Московский музей «Гараж» отложил — видимо, до более подходящих времен, — открытие ретроспективы художницы-нонконформистки Лидии Мастерковой (1927–2008), изначально намеченное на середину марта. В этом видится какой-то неумолимый злой рок, ведь в советский период ее творчества закрытие и даже грубый разгон выставок неофициальных художников были обычным делом. Все происходило по принципу русской рулетки: экспозицию могли свернуть в первые же часы работы, а то и вовсе накануне вернисажа. Сегодня Мастеркова предстает классиком отечественного искусства второй половины XX века, но и это амплуа в новой исторической реальности не уберегло ее ретроспективу от отмены, пусть и временной.

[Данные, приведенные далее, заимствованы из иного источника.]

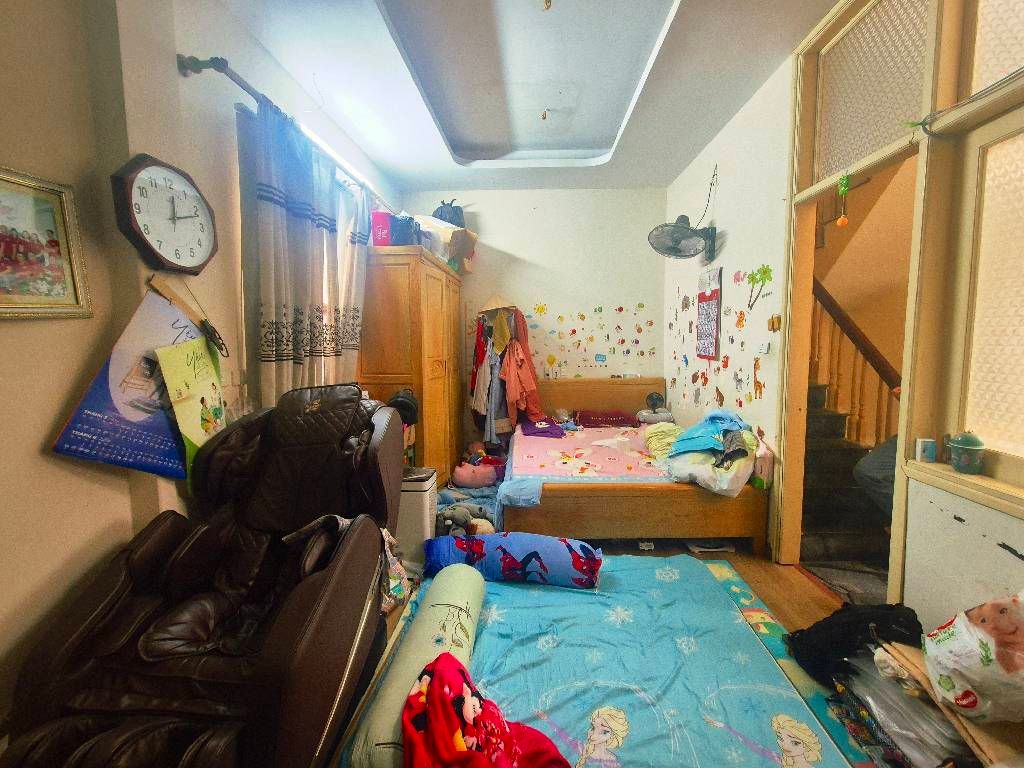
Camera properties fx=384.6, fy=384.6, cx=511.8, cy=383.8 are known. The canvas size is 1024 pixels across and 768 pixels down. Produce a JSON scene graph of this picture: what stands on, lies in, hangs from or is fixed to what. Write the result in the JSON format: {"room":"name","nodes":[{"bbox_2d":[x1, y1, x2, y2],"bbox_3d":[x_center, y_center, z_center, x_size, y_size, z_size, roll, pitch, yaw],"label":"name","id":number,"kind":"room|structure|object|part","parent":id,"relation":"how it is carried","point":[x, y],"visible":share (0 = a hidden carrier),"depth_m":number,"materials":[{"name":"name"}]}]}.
{"room":"bedroom","nodes":[
{"label":"bedroom","id":0,"kind":"room"},
{"bbox_2d":[0,0,400,726],"bbox_3d":[-1.425,-0.322,1.356,0.203,3.006,5.222,0,6,1],"label":"left wall","id":1,"kind":"structure","parent":0,"point":[37,442],"depth_m":1.28,"materials":[{"name":"beige paint"}]},
{"bbox_2d":[0,165,92,319],"bbox_3d":[-1.449,-0.398,1.068,0.029,0.413,0.404,0,6,1],"label":"framed picture","id":2,"kind":"object","parent":1,"relation":"attached to","point":[1,235],"visible":0.99,"depth_m":1.17},
{"bbox_2d":[54,284,218,482],"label":"calendar","id":3,"kind":"object","parent":1,"relation":"attached to","point":[166,433],"visible":0.74,"depth_m":1.44,"materials":[{"name":"paper"}]},
{"bbox_2d":[110,153,218,274],"bbox_3d":[-1.346,-0.653,1.525,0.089,0.435,0.377,0,6,1],"label":"wall clock","id":4,"kind":"object","parent":1,"relation":"attached to","point":[147,179],"visible":0.99,"depth_m":1.48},
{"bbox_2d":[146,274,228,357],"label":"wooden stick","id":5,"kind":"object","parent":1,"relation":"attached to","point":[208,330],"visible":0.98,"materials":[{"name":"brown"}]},
{"bbox_2d":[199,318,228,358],"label":"binder clip","id":6,"kind":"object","parent":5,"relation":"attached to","point":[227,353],"visible":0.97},
{"bbox_2d":[154,336,227,472],"bbox_3d":[-1.311,0.089,1.609,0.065,0.526,0.309,0,6,1],"label":"green poster","id":7,"kind":"object","parent":1,"relation":"attached to","point":[213,392],"visible":0.89,"depth_m":1.58,"materials":[{"name":"green paper"}]},
{"bbox_2d":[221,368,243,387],"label":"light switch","id":8,"kind":"object","parent":1,"relation":"attached to","point":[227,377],"visible":0.85,"depth_m":1.89,"materials":[{"name":"white plastic"}]},
{"bbox_2d":[177,51,389,209],"bbox_3d":[-1.235,-1.478,2.503,0.170,0.089,2.099,0,6,1],"label":"curtain rod","id":9,"kind":"object","parent":1,"relation":"attached to","point":[193,59],"visible":0.64,"depth_m":1.79,"materials":[{"name":"metal"}]},
{"bbox_2d":[240,96,344,404],"bbox_3d":[-1.167,-0.520,2.221,0.141,1.769,0.902,0,6,1],"label":"curtain","id":10,"kind":"object","parent":9,"relation":"hanging from","point":[270,153],"visible":0.74,"depth_m":2.03,"materials":[{"name":"fabric"}]},
{"bbox_2d":[333,174,370,377],"bbox_3d":[-1.130,-0.563,2.792,0.110,1.836,0.503,0,6,1],"label":"curtain","id":11,"kind":"object","parent":9,"relation":"hanging from","point":[359,207],"visible":0.5,"depth_m":2.71,"materials":[{"name":"white fabric"}]},
{"bbox_2d":[217,0,836,191],"bbox_3d":[0.174,-1.838,1.654,3.183,0.205,5.366,0,6,1],"label":"ceiling","id":12,"kind":"structure","parent":0,"point":[660,177],"depth_m":2.30,"materials":[{"name":"white paint"}]},
{"bbox_2d":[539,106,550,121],"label":"ceiling hook","id":13,"kind":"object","parent":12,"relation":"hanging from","point":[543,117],"visible":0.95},
{"bbox_2d":[542,0,552,9],"bbox_3d":[0.163,-1.791,1.801,0.059,0.067,0.061,0,6,1],"label":"ceiling light","id":14,"kind":"object","parent":12,"relation":"hanging from","point":[545,3],"visible":0.98,"depth_m":1.80,"materials":[{"name":"gold"}]},
{"bbox_2d":[396,186,668,453],"bbox_3d":[0.203,-0.634,4.202,3.019,2.974,0.187,0,6,1],"label":"back wall","id":15,"kind":"structure","parent":0,"point":[499,242],"depth_m":4.07,"materials":[{"name":"white paint"}]},
{"bbox_2d":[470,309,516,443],"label":"hanging clothes","id":16,"kind":"object","parent":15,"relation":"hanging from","point":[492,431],"visible":0.84,"depth_m":3.83,"materials":[{"name":"fabric"}]},
{"bbox_2d":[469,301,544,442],"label":"clothes rack","id":17,"kind":"object","parent":15,"relation":"attached to","point":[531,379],"visible":0.9,"depth_m":3.83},
{"bbox_2d":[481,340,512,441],"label":"garment","id":18,"kind":"object","parent":17,"relation":"hanging from","point":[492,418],"visible":0.66,"depth_m":3.82,"materials":[{"name":"fabric"}]},
{"bbox_2d":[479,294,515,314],"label":"conical hat","id":19,"kind":"object","parent":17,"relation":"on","point":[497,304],"visible":0.94,"depth_m":3.89,"materials":[{"name":"beige wicker"}]},
{"bbox_2d":[499,319,544,425],"bbox_3d":[0.079,-0.029,3.873,0.406,0.932,0.201,0,6,1],"label":"pink jacket","id":20,"kind":"object","parent":17,"relation":"hanging from","point":[526,388],"visible":0.86,"depth_m":3.85,"materials":[{"name":"fabric"}]},
{"bbox_2d":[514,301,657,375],"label":"wall sticker","id":21,"kind":"object","parent":15,"relation":"attached to","point":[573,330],"visible":0.98,"depth_m":4.21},
{"bbox_2d":[333,532,884,767],"bbox_3d":[0.339,1.194,1.937,3.628,0.101,4.936,0,6,1],"label":"floor","id":22,"kind":"structure","parent":0,"point":[804,599],"depth_m":2.13,"materials":[{"name":"brown wood"}]},
{"bbox_2d":[1,383,404,767],"bbox_3d":[-0.888,0.613,1.325,0.845,1.098,1.243,0,6,1],"label":"massage chair","id":23,"kind":"object","parent":22,"relation":"on","point":[274,655],"visible":0.98,"depth_m":1.17,"materials":[{"name":"leather"}]},
{"bbox_2d":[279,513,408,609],"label":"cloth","id":24,"kind":"object","parent":23,"relation":"on","point":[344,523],"visible":0.32,"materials":[{"name":"fabric"}]},
{"bbox_2d":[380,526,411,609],"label":"plastic bag","id":25,"kind":"object","parent":23,"relation":"hanging from","point":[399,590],"visible":0.43,"depth_m":1.64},
{"bbox_2d":[358,245,464,483],"bbox_3d":[-0.863,-0.075,3.527,0.587,1.979,1.345,0,6,1],"label":"wardrobe","id":26,"kind":"object","parent":22,"relation":"on","point":[435,287],"visible":0.66,"depth_m":2.94,"materials":[{"name":"brown wood"}]},
{"bbox_2d":[370,211,392,245],"bbox_3d":[-1.003,-1.159,2.975,0.163,0.283,0.186,-2,6,-11],"label":"red box","id":27,"kind":"object","parent":26,"relation":"on","point":[380,222],"visible":0.7,"depth_m":2.89,"materials":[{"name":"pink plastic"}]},
{"bbox_2d":[387,388,419,426],"bbox_3d":[-0.794,0.164,2.768,0.238,0.239,0.247,0,6,1],"label":"black cap","id":28,"kind":"object","parent":26,"relation":"hanging from","point":[405,407],"visible":0.69,"depth_m":2.71,"materials":[{"name":"black"}]},
{"bbox_2d":[388,212,418,245],"bbox_3d":[-0.853,-1.190,3.030,0.224,0.283,0.248,0,6,1],"label":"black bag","id":29,"kind":"object","parent":26,"relation":"on","point":[401,229],"visible":0.74,"depth_m":2.95,"materials":[{"name":"plastic"}]},
{"bbox_2d":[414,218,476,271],"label":"cardboard box","id":30,"kind":"object","parent":26,"relation":"on","point":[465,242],"visible":0.68,"depth_m":3.59,"materials":[{"name":"cardboard"}]},
{"bbox_2d":[431,199,464,228],"bbox_3d":[-0.634,-1.632,3.833,0.357,0.390,0.273,0,6,1],"label":"black bag","id":31,"kind":"object","parent":30,"relation":"on","point":[446,218],"visible":0.66,"depth_m":3.75,"materials":[{"name":"plastic"}]},
{"bbox_2d":[396,467,436,563],"bbox_3d":[-0.645,0.807,2.411,0.303,0.531,0.257,0,6,1],"label":"air purifier","id":32,"kind":"object","parent":22,"relation":"on","point":[412,504],"visible":0.55,"depth_m":2.30,"materials":[{"name":"white plastic"}]},
{"bbox_2d":[436,502,495,535],"bbox_3d":[-0.330,0.924,2.623,0.446,0.187,0.238,0,6,1],"label":"stuffed toy","id":33,"kind":"object","parent":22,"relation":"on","point":[475,525],"visible":0.71,"depth_m":2.59,"materials":[{"name":"grey fabric"}]},
{"bbox_2d":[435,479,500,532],"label":"blue blanket","id":34,"kind":"object","parent":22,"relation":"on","point":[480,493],"visible":0.42,"depth_m":3.06,"materials":[{"name":"blue fabric"}]},
{"bbox_2d":[451,460,501,487],"bbox_3d":[-0.314,0.839,3.596,0.484,0.191,0.366,0,6,1],"label":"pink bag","id":35,"kind":"object","parent":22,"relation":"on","point":[467,478],"visible":0.9,"depth_m":3.49,"materials":[{"name":"pink fabric"}]},
{"bbox_2d":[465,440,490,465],"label":"doll","id":36,"kind":"object","parent":35,"relation":"in","point":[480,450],"visible":0.71,"depth_m":3.65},
{"bbox_2d":[340,550,872,767],"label":"mattress","id":37,"kind":"object","parent":22,"relation":"on","point":[579,728],"visible":0.72,"depth_m":1.51,"materials":[{"name":"blue fabric"}]},
{"bbox_2d":[348,560,486,767],"bbox_3d":[-0.324,1.035,1.492,0.268,0.189,0.944,0,6,1],"label":"bolster","id":38,"kind":"object","parent":37,"relation":"on","point":[444,618],"visible":0.79,"depth_m":1.38,"materials":[{"name":"fabric"}]},
{"bbox_2d":[402,652,569,767],"bbox_3d":[-0.080,0.991,1.039,0.427,0.291,0.493,-4,7,-33],"label":"red blanket","id":39,"kind":"object","parent":37,"relation":"on","point":[461,745],"visible":1,"depth_m":1.05,"materials":[{"name":"red fabric"}]},
{"bbox_2d":[423,532,602,587],"bbox_3d":[0.000,0.972,2.159,1.012,0.206,0.299,0,6,1],"label":"bolster","id":40,"kind":"object","parent":37,"relation":"on","point":[556,549],"visible":0.99,"depth_m":2.06,"materials":[{"name":"blue fabric"}]},
{"bbox_2d":[499,379,772,551],"bbox_3d":[0.789,0.511,3.233,1.669,0.867,1.920,0,6,1],"label":"bed","id":41,"kind":"object","parent":22,"relation":"on","point":[581,500],"visible":0.75,"depth_m":2.40,"materials":[{"name":"brown wood"}]},
{"bbox_2d":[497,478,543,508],"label":"blue cloth","id":42,"kind":"object","parent":41,"relation":"on","point":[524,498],"visible":0.95,"depth_m":2.39,"materials":[{"name":"blue fabric"}]},
{"bbox_2d":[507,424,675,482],"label":"mattress","id":43,"kind":"object","parent":41,"relation":"on","point":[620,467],"visible":0.64,"depth_m":2.95,"materials":[{"name":"pink fabric"}]},
{"bbox_2d":[519,419,564,438],"bbox_3d":[0.283,0.427,3.726,0.409,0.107,0.384,0,6,1],"label":"purple cloth","id":44,"kind":"object","parent":43,"relation":"on","point":[550,427],"visible":0.94,"depth_m":3.62,"materials":[{"name":"purple fabric"}]},
{"bbox_2d":[576,410,639,427],"bbox_3d":[0.957,0.353,3.932,0.653,0.159,0.401,0,6,1],"label":"red pillow","id":45,"kind":"object","parent":43,"relation":"on","point":[615,420],"visible":0.99,"depth_m":3.80,"materials":[{"name":"red fabric"}]},
{"bbox_2d":[636,408,673,424],"bbox_3d":[1.412,0.319,3.822,0.352,0.141,0.290,0,6,1],"label":"pillow","id":46,"kind":"object","parent":43,"relation":"on","point":[660,416],"visible":0.92,"depth_m":3.74,"materials":[{"name":"fabric"}]},
{"bbox_2d":[643,421,682,458],"bbox_3d":[1.242,0.447,3.058,0.373,0.213,0.425,0,6,1],"label":"green blanket","id":47,"kind":"object","parent":43,"relation":"on","point":[673,429],"visible":0.62,"depth_m":2.99,"materials":[{"name":"fabric"}]},
{"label":"headboard","id":48,"kind":"part","parent":41,"relation":"part of","materials":[{"name":"brown wood"}]},
{"bbox_2d":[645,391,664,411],"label":"fan","id":49,"kind":"object","parent":41,"relation":"on","point":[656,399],"visible":0.95,"depth_m":3.84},
{"bbox_2d":[666,431,758,497],"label":"plastic bag","id":50,"kind":"object","parent":41,"relation":"on","point":[700,472],"visible":0.7,"depth_m":2.42,"materials":[{"name":"white plastic"}]},
{"bbox_2d":[671,410,753,460],"bbox_3d":[1.350,0.328,2.609,0.514,0.273,0.402,-2,6,-17],"label":"blue cloth","id":51,"kind":"object","parent":50,"relation":"on","point":[711,418],"visible":0.85,"depth_m":2.55,"materials":[{"name":"blue fabric"}]},
{"bbox_2d":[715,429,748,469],"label":"black garment","id":52,"kind":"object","parent":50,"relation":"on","point":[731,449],"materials":[{"name":"black fabric"}]},
{"bbox_2d":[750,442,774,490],"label":"pink package","id":53,"kind":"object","parent":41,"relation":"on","point":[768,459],"visible":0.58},
{"bbox_2d":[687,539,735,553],"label":"paper","id":54,"kind":"object","parent":22,"relation":"on","point":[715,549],"visible":0.88,"depth_m":2.45,"materials":[{"name":"white paper"}]},
{"bbox_2d":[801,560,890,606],"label":"doormat","id":55,"kind":"object","parent":22,"relation":"on","point":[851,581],"visible":0.46,"depth_m":2.10,"materials":[{"name":"grey carpet"}]},
{"bbox_2d":[785,601,923,684],"bbox_3d":[1.314,0.972,1.463,0.486,0.259,0.312,0,6,1],"label":"black bag","id":56,"kind":"object","parent":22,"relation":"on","point":[830,622],"visible":0.82,"depth_m":1.41,"materials":[{"name":"black fabric"}]},
{"bbox_2d":[832,649,969,767],"bbox_3d":[1.275,1.044,1.209,0.348,0.231,0.364,0,6,1],"label":"plastic bag","id":57,"kind":"object","parent":22,"relation":"on","point":[891,689],"visible":0.62,"depth_m":1.17,"materials":[{"name":"plastic"}]},
{"bbox_2d":[875,638,1023,767],"bbox_3d":[1.326,1.047,1.155,0.464,0.266,0.511,0,6,1],"label":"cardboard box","id":58,"kind":"object","parent":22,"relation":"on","point":[993,749],"visible":0.34,"depth_m":1.14,"materials":[{"name":"brown cardboard"}]},
{"bbox_2d":[923,590,1023,725],"bbox_3d":[1.368,0.743,1.065,0.323,0.326,0.281,-2,6,-12],"label":"plastic bag","id":59,"kind":"object","parent":58,"relation":"on","point":[965,661],"visible":0.99,"depth_m":1.04,"materials":[{"name":"white plastic"}]},
{"bbox_2d":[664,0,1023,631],"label":"right wall","id":60,"kind":"structure","parent":0,"point":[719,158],"depth_m":1.56,"materials":[{"name":"white paint"}]},
{"bbox_2d":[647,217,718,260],"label":"wall fan","id":61,"kind":"object","parent":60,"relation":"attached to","point":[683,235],"visible":0.99,"depth_m":3.02,"materials":[{"name":"metal"}]},
{"bbox_2d":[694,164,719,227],"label":"fan cord","id":62,"kind":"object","parent":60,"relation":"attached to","point":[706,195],"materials":[{"name":"black plastic"}]},
{"bbox_2d":[695,266,721,360],"bbox_3d":[1.587,-0.564,3.116,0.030,0.715,0.343,0,6,1],"label":"wall calendar","id":63,"kind":"object","parent":60,"relation":"attached to","point":[713,310],"visible":0.99,"depth_m":3.08,"materials":[{"name":"paper"}]},
{"bbox_2d":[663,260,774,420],"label":"wall sticker","id":64,"kind":"object","parent":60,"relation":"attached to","point":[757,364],"visible":0.97,"depth_m":2.82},
{"bbox_2d":[746,264,772,308],"bbox_3d":[1.567,-0.619,2.444,0.018,0.255,0.239,0,6,1],"label":"decal","id":65,"kind":"object","parent":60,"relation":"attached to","point":[764,272],"visible":0.98,"depth_m":2.43,"materials":[{"name":"green"}]},
{"bbox_2d":[757,341,770,354],"bbox_3d":[1.564,-0.226,2.396,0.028,0.074,0.078,0,6,1],"label":"light switch","id":66,"kind":"object","parent":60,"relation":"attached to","point":[764,349],"visible":0.98,"depth_m":2.38,"materials":[{"name":"white plastic"}]},
{"bbox_2d":[767,314,781,331],"bbox_3d":[1.574,-0.366,2.315,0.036,0.096,0.068,0,6,1],"label":"light switch","id":67,"kind":"object","parent":60,"relation":"attached to","point":[770,321],"visible":0.98,"depth_m":2.30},
{"bbox_2d":[776,0,945,589],"bbox_3d":[1.640,-0.331,1.812,0.191,2.878,1.015,0,6,1],"label":"door frame","id":68,"kind":"structure","parent":60,"relation":"in","point":[804,343],"depth_m":1.77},
{"bbox_2d":[836,173,850,227],"bbox_3d":[1.548,-0.858,1.799,0.045,0.255,0.051,0,6,1],"label":"hanging ornament","id":69,"kind":"object","parent":68,"relation":"hanging from","point":[840,222],"visible":0.99,"depth_m":1.79,"materials":[{"name":"green plastic"}]},
{"bbox_2d":[815,0,927,186],"bbox_3d":[1.651,-1.366,1.768,0.014,0.658,0.630,0,6,1],"label":"transom window","id":70,"kind":"structure","parent":68,"relation":"in","point":[861,153],"depth_m":1.76,"materials":[{"name":"glass"}]},
{"bbox_2d":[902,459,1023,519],"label":"window sill","id":71,"kind":"structure","parent":60,"relation":"attached to","point":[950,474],"depth_m":1.32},
{"bbox_2d":[915,438,936,462],"bbox_3d":[1.583,0.255,1.472,0.050,0.081,0.038,0,6,1],"label":"small box","id":72,"kind":"object","parent":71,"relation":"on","point":[929,452],"visible":0.99,"depth_m":1.46,"materials":[{"name":"white"}]},
{"bbox_2d":[947,431,985,474],"bbox_3d":[1.600,0.236,1.361,0.097,0.141,0.101,0,6,1],"label":"green jar","id":73,"kind":"object","parent":71,"relation":"on","point":[976,444],"visible":0.99,"depth_m":1.34,"materials":[{"name":"green ceramic"}]},
{"bbox_2d":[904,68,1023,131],"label":"cable","id":74,"kind":"object","parent":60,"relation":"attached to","point":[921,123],"visible":0.99,"depth_m":1.31,"materials":[{"name":"plastic"}]},
{"bbox_2d":[954,104,1023,468],"bbox_3d":[1.696,-0.268,0.937,0.065,1.139,1.093,0,6,1],"label":"interior window","id":75,"kind":"structure","parent":60,"relation":"in","point":[1022,272],"depth_m":1.34,"materials":[{"name":"glass"}]},
{"bbox_2d":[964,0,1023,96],"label":"transom window","id":76,"kind":"structure","parent":60,"relation":"in","point":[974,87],"depth_m":1.36,"materials":[{"name":"glass"}]},
{"label":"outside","id":77,"kind":"structure","parent":0,"visible":0},
{"bbox_2d":[801,378,895,572],"bbox_3d":[2.251,-0.087,3.017,1.251,2.204,2.546,0,6,1],"label":"staircase","id":78,"kind":"structure","parent":77,"point":[827,478],"depth_m":2.56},
{"bbox_2d":[813,277,901,449],"bbox_3d":[2.572,-0.636,2.871,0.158,2.958,2.475,0,6,1],"label":"stair railing","id":79,"kind":"object","parent":78,"relation":"on","point":[855,340],"visible":0.33,"depth_m":2.89,"materials":[{"name":"brown wood"}]},
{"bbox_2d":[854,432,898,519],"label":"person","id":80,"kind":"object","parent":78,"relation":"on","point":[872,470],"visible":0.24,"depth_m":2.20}
]}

И все же, несмотря на перенос выставки, мы можем лучше познакомиться с наследием Мастерковой благодаря монографии, которая вышла в серии «ГАРАЖ.txt» и которую подготовила племянница главной героини Маргарита Мастеркова-Тупицына. Любопытно, что во введении она задается вопросом: как же по сей день не нашлось желающих написать книгу о Мастерковой — одной из ключевых фигур в неофициальном искусстве 1960–1970-х годов? Опустим тот факт, что наш читатель в принципе не избалован такими монографиями. Однако тут напрашивается и встречный вопрос: кому же, как не самой Маргарите Мастерковой-Тупицыной, было суждено это сделать? Во-первых, она выступает как инсайдер, поскольку знает изнутри неофициальную художественную сцену и по-родственному близко саму Мастеркову. Во-вторых, никто другой, пожалуй, не располагает настолько богатым архивом, связанным с именем художницы. Наконец, профессиональная искусствоведческая выучка, полученная в Нью-Йорке, позволяет автору взглянуть на свою героиню в особом ракурсе, например через призму фемтеории.
Хотя трудно сказать, насколько этот ракурс органичен для того контекста, в котором жила и работала Мастеркова. Действительно ли она, женщина-художник, находилась в каком-то особо угнетенном положении внутри неофициального арт-сообщества, и так в целом маргинализированного? Как бы то ни было, идея противостояния Мастерковой «фаллократичности» нонконформистской среды проходит в тексте красной нитью. Эта идея подкреплена подчас любопытными, почти интимными подробностями. К примеру, в одном из примечаний (которые ни в коем случае не стоит игнорировать!) говорится о том, что художница гладила лишь переднюю часть и манжеты рубашек своего гражданского мужа, художника Владимира Немухина, то есть то, что не прикрыто пиджаком, выражая таким образом протест против домашнего порабощения.
В книге дается обстоятельный обзор и анализ творчества Мастерковой. Сперва рассказывается о ее становлении в конце 1950-х — начале 1960-х в качестве одного из пионеров возрождавшейся отечественной абстракции. Затем читатель узнает о том, как она пришла к фактурной коллажной живописи с использованием старинных тканей, кружев, парчи, фрагментов церковных облачений. К слову, использование таких материалов, как пишет автор со ссылкой на своего супруга, известного теоретика культуры Виктора Агамова-Тупицына, также «обособляло позицию художницы в патриархальном мире московского альтернативного искусства». Дальше начинается большой этап «космизма», связанный с восприятием космоса как эскапистского пространства, в котором нет места официозу, идеологии. «Планетарные» картины Мастеркова начала писать еще в Москве — одну из них, поврежденную на знаменитой Бульдозерной выставке (1974), можно увидеть среди иллюстраций. В эмиграции она продолжила развивать космическую тему. Бонусом для читателя выступает последний раздел книги, вмещающий необыкновенно теплые письма художницы (которая на фотографиях предстает неизменно серьезной и даже угрюмой) племяннице и ее мужу.
В интерпретации Лидии Мастерковой выражение «расшить нитки» значило «восстановить факты». «Расшивание ниток», предпринятое Маргаритой Мастерковой-Тупицыной, наконец открывает эту художницу как самостоятельного и самобытного автора, а не только как часть социокультурного феномена, которым предстает советский андерграунд.